Treatment Philosophy

Our Treatment Philosophy

At Apex Hand Therapy only a Certified Hand Therapist (CHT) will treat you. We believe in early motion, patient education, patient privacy (separate treatment rooms of each patient), keeping exercises simple and direct one on one therapy sessions. I (Bharat Vallurupalli) worked in Vienna, VA with Dr. Thomas Shepler, M.D. (Hand Surgeon) for over 9 years and we shared a common hand therapy philosophy. Our philosophy in Dr. Shepler's words:

I have been very adamant about saving patients as well as insuring organizations money. I basically try to teach patients things (hand therapy things) that they can do in any environment. I find that following several principles create good results. We try to teach patients to self manipulate (passive motion) as well as actively manipulate their hand frequently (every hour that they are awake) in any environment feeling that frequency is a key component for recovery of a mobile extremity. We concentrate on motion first and strength second, feeling that loss of motion is a cause of pain and pain related to that loss can be reduced by regaining motion. We feel that simplicity is a critical component of good hand therapy. I personally feel that most “modalities” (heat, cold, vibration, hot corn, hot wax, compression wraps, etc.) are expensive and a waste of time and hence we do not use them. I honestly feel that some of the modalities became more popular as a way of augmenting income when the remuneration of hand therapist direct services was reduced. Hand Therapy also becomes prohibitive financially when some poor sole has no insurance to bear these costs.

If modalities or special machines at the hand therapist facility are taught, promoted and/or used, patients tend to wait until they find “hot” or “cold” or some “vibration” before therapy and end up not doing the basic hourly passive and active range of motion exercises that one could do in any environment. We also try to never have the patient rely on another person to accomplish their therapy, which adds to delay since that other person may not be around the patient constantly throughout the rehabilitative time. Additionally, I rarely use any splint (dynamic, static progressive or static). Though in theory they are meant to augment and not substitute for conscious effort, inevitably the patient tends to rely on them too much and not do the basic range of motion exercises frequently.
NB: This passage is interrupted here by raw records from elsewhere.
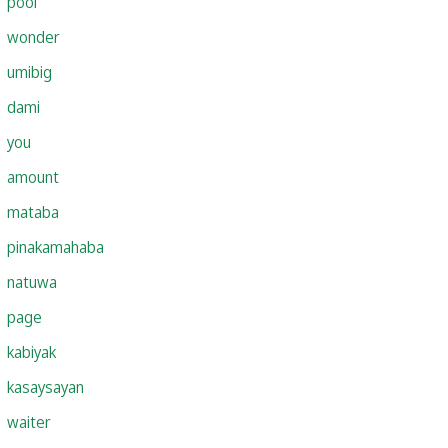
pool
wonder
umibig
dami
you
amount
mataba
pinakamahaba
natuwa
page
kabiyak
kasaysayan
waiter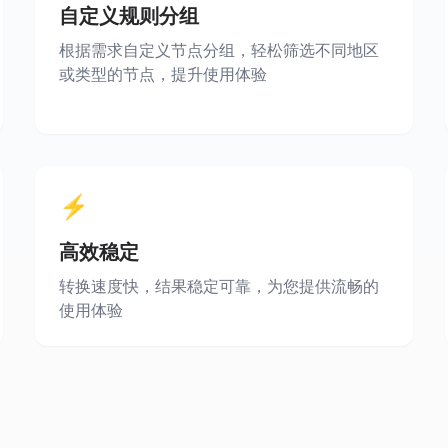
自定义规则分组
根据需求自定义节点分组，轻松筛选不同地区
或类型的节点，提升使用体验
⚡
高效稳定
转换速度快，结果稳定可靠，为您提供流畅的
使用体验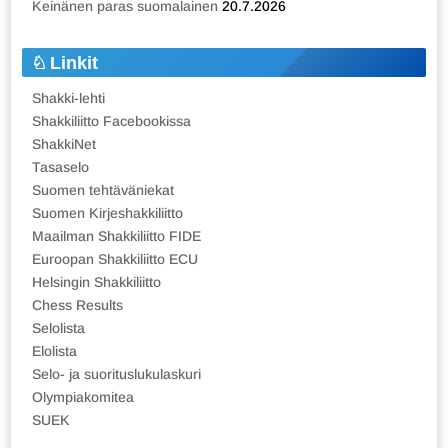
Keinänen paras suomalainen
20.7.2026
Linkit
Shakki-lehti
Shakkiliitto Facebookissa
ShakkiNet
Tasaselo
Suomen tehtäväniekat
Suomen Kirjeshakkiliitto
Maailman Shakkiliitto FIDE
Euroopan Shakkiliitto ECU
Helsingin Shakkiliitto
Chess Results
Selolista
Elolista
Selo- ja suorituslukulaskuri
Olympiakomitea
SUEK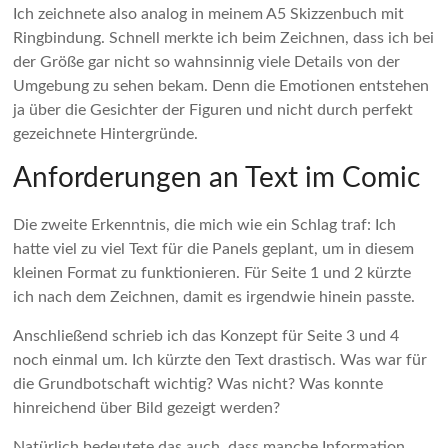
Ich zeichnete also analog in meinem A5 Skizzenbuch mit
Ringbindung. Schnell merkte ich beim Zeichnen, dass ich bei
der Größe gar nicht so wahnsinnig viele Details von der
Umgebung zu sehen bekam. Denn die Emotionen entstehen
ja über die Gesichter der Figuren und nicht durch perfekt
gezeichnete Hintergründe.
Anforderungen an Text im Comic
Die zweite Erkenntnis, die mich wie ein Schlag traf: Ich
hatte viel zu viel Text für die Panels geplant, um in diesem
kleinen Format zu funktionieren. Für Seite 1 und 2 kürzte
ich nach dem Zeichnen, damit es irgendwie hinein passte.
Anschließend schrieb ich das Konzept für Seite 3 und 4
noch einmal um. Ich kürzte den Text drastisch. Was war für
die Grundbotschaft wichtig? Was nicht? Was konnte
hinreichend über Bild gezeigt werden?
Natürlich bedeutete das auch, dass manche Information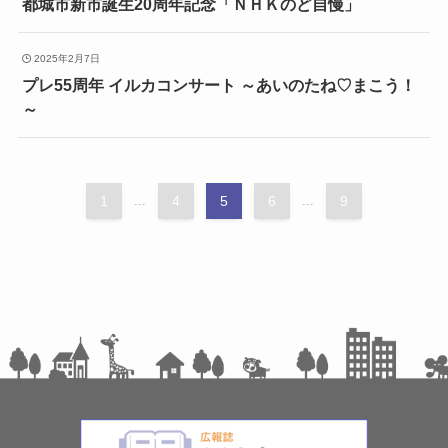
都城市新市誕生20周年記念「ＮＨＫのど自慢」
2025年2月7日
プレ55周年 イルカコンサート ～あいのたね♡まこう！
～
1
...
4
5
6
...
9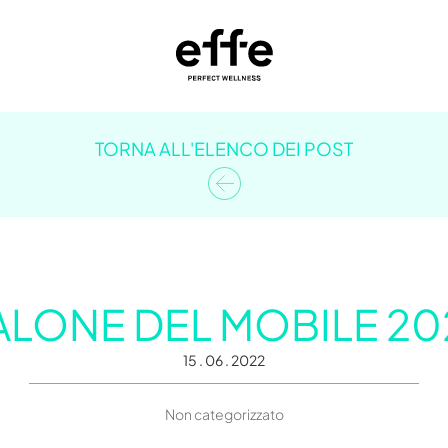
TORNA ALL'ELENCO DEI POST
ALONE DEL MOBILE 20
15 . 06 . 2022
Non categorizzato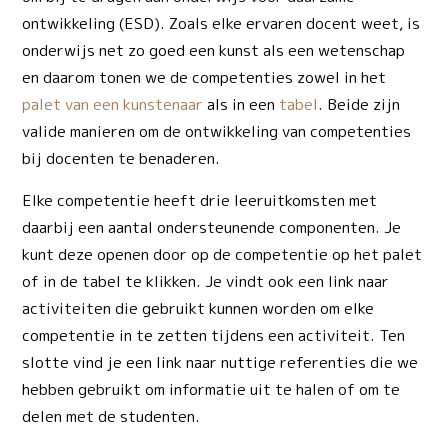
ontwikkeling (ESD). Zoals elke ervaren docent weet, is
onderwijs net zo goed een kunst als een wetenschap
en daarom tonen we de competenties zowel in het
palet van een kunstenaar
als in een
tabel
. Beide zijn
valide manieren om de ontwikkeling van competenties
bij docenten te benaderen.
Elke competentie heeft drie leeruitkomsten met
daarbij een aantal ondersteunende componenten. Je
kunt deze openen door op de competentie op het palet
of in de tabel te klikken.
Je vindt ook een link naar
activiteiten die gebruikt kunnen worden om elke
competentie in te zetten tijdens een activiteit. Ten
slotte vind je een link naar nuttige referenties die we
hebben gebruikt om informatie uit te halen of om te
delen met de studenten.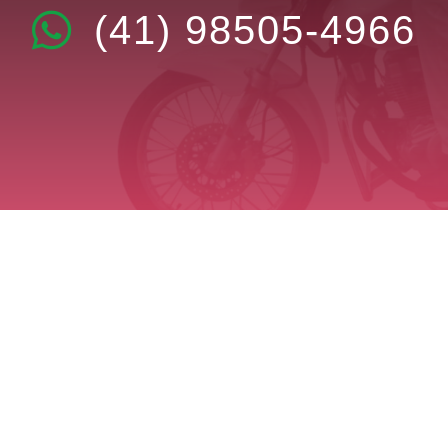
(41) 98505-4966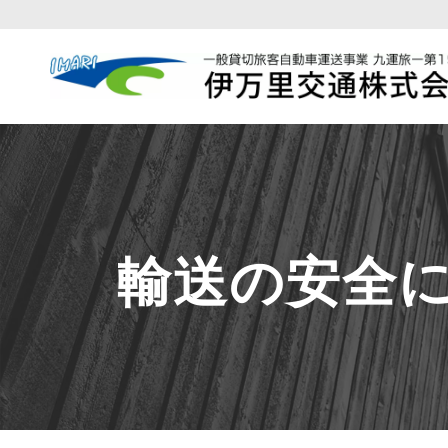
輸送の安全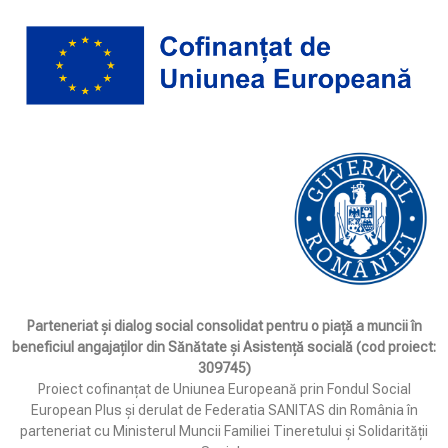
Parteneriat și dialog social consolidat pentru o piață a muncii în
beneficiul angajaților din Sănătate și Asistență socială (cod proiect:
309745)
Proiect cofinanțat de Uniunea Europeană prin Fondul Social
European Plus și derulat de Federatia SANITAS din România în
parteneriat cu Ministerul Muncii Familiei Tineretului și Solidarității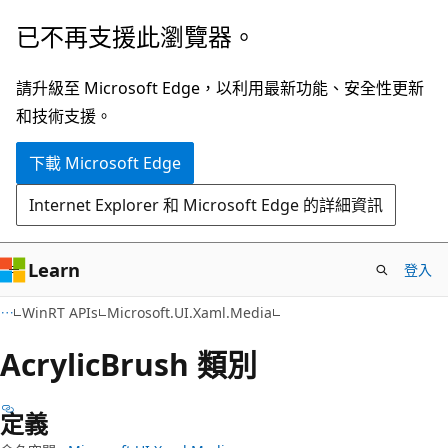
跳
跳
已不再支援此瀏覽器。
到
至
主
頁
請升級至 Microsoft Edge，以利用最新功能、安全性更新
要
面
和技術支援。
內
內
下載 Microsoft Edge
容
導
覽
Internet Explorer 和 Microsoft Edge 的詳細資訊
Learn
登入
C#
WinRT APIs
Microsoft.UI.Xaml.Media
Acrylic
Brush 類別
定義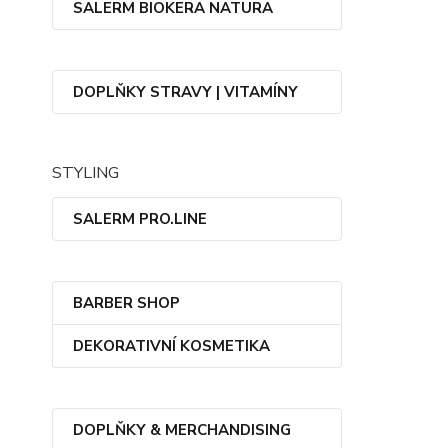
SALERM BIOKERA NATURA
DOPLŇKY STRAVY | VITAMÍNY
STYLING
SALERM PRO.LINE
BARBER SHOP
DEKORATIVNÍ KOSMETIKA
DOPLŇKY & MERCHANDISING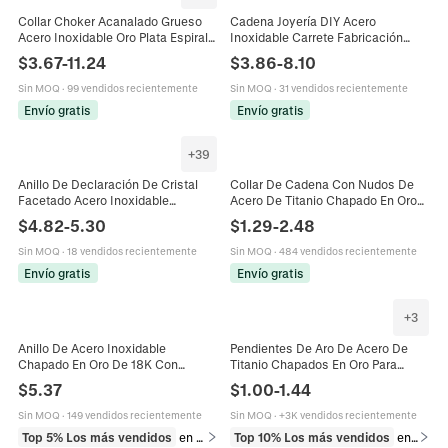
Collar Choker Acanalado Grueso
Cadena Joyería DIY Acero
Acero Inoxidable Oro Plata Espiral
Inoxidable Carrete Fabricación
Cadena De Hueso De Serpiente
Collar Pulsera Chapado Vacío Hip
$
3.67
-
11.24
$
3.86
-
8.10
Joyería De Moda Para Mujeres
Hop Gruesa Pulido Artesanía
Sin MOQ
·
99 vendidos recientemente
Sin MOQ
·
31 vendidos recientemente
Envío gratis
Envío gratis
+
39
Anillo De Declaración De Cristal
Collar De Cadena Con Nudos De
Facetado Acero Inoxidable
Acero De Titanio Chapado En Oro
Geométrico Grueso Joyería De
De 18K Estilo Hip Hop Punk
$
4.82
-
5.30
$
1.29
-
2.48
Cóctel Para Hombres Y Mujeres
Eslabones Gruesos Unisex
Estilo Retro
Sin MOQ
·
18 vendidos recientemente
Sin MOQ
·
484 vendidos recientemente
Envío gratis
Envío gratis
+
3
Anillo De Acero Inoxidable
Pendientes De Aro De Acero De
Chapado En Oro De 18K Con
Titanio Chapados En Oro Para
Circonitas De Colores Banda
Mujer Joyas De Círculo Geométrico
$
5.37
$
1.00
-
1.44
Gruesa Joyería Retro Para Mujer
Retorcido Minimalista
Sin MOQ
·
149 vendidos recientemente
Sin MOQ
·
+3K vendidos recientemente
Top 5% Los más vendidos
en Anillos
Top 10% Los más vendidos
en Pendientes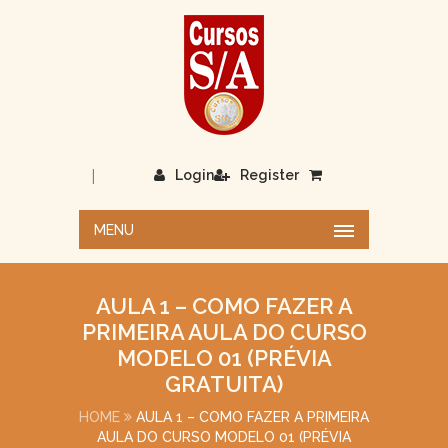
|
Login
Register
MENU
AULA 1 – COMO FAZER A
PRIMEIRA AULA DO CURSO
MODELO 01 (PRÉVIA
GRATUITA)
HOME
AULA 1 – COMO FAZER A PRIMEIRA
AULA DO CURSO MODELO 01 (PRÉVIA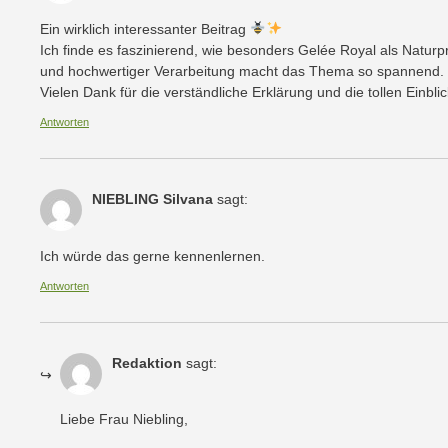
Ein wirklich interessanter Beitrag
Ich finde es faszinierend, wie besonders Gelée Royal als Natur
und hochwertiger Verarbeitung macht das Thema so spannend.
Vielen Dank für die verständliche Erklärung und die tollen Ein
Antworten
NIEBLING Silvana
sagt:
Ich würde das gerne kennenlernen.
Antworten
Redaktion
sagt:
Liebe Frau Niebling,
I ran an orthopaedic residency training program and was shocked when I first came to the program to see how diminished many of the hand surgery results were. I thought at first the physician teaching staff was not close enough to the residents and the patients to influence their postoperative hand therapy and mobilization results. I then realized that the occupational therapist had dominated the hand therapy at my institution and that everyone seemed to be placed in a transition splint. We had a fantastically accomplished splint shop. When I stopped the transition and frequent use of splinting the results returned to the heights I was formally used to. It was quite a lesson for me. I also showed an occupational therapist from the Ray Curtis Hand institute in Baltimore our results w/o splinting and she was shocked at how good they were to the point that she wanted to write a book about her experience at the MANUS Center.

There are some uses of splinting but they are far from frequent in our practice. We also believe in very early motion and hence the theme is exactly that. We also have close collaboration between doctor and therapist. To promote that conversation all therapy and return and new visits are done in one location not multiple ones scattered throughout geographic areas. I believe in doctor involvement in the postoperative period of hand rehabilitation because I believe that we (the doctors) can be very influential in outcomes. It also ratchets up the pressure on the patient to perform since they must face not only the hand therapist but also the doctor. I also personally take range of motion on almost very visit for then this becomes a powerful motivational tool. What patient can argue with motion that show decline or progress when taken by the same person on every visit. So this allows me to have more authority with the patient since I have now clinical facts as to their progress.

Therefore, we have had in my opinion outstanding results that any patient, therapist and doctor can be proud of. In my former center you would feel that the hand therapist is an integral part of rehabilitation to regaining maximal function. I feel that the “shake and bake” routines are very expensive. I also feel that an hour spent doing various tasks on various gizmos is a waste. I find that the patients are kept busy, but do not get much attention from the therapist when a therapist is simultaneously seeing 4 patients. In effect they spent an hour in therapy but only get 15 minutes worth of therapist time. The costs become prohibitive and do not serve the rehabilitative field well. This is unfortunately a common practice. This did not occur at my former MANUS Center. The whole idea is to teach and coach the patient to do his/her own therapy and to then check on their efforts. So 15 minutes intensively spent is very accepted. I suspect no one can beat our results.

The result of this philosophy is excellent results that are cost effective and an excellent ethical reputation with patients and insuring organizations. This approach without modalities obviously diminishes our income. If you were to visit my former facility you would find the hand therapy area though pleasant and spacious, it is simple and not filled with all kinds of machines that patients can only use when they are on the premises. Our results are obvious since they are motion related and documentable. We time after time get many thanks from our patients. I hope this philosophy is helpful to you as well. It worked for me for 36 years of clinical practice.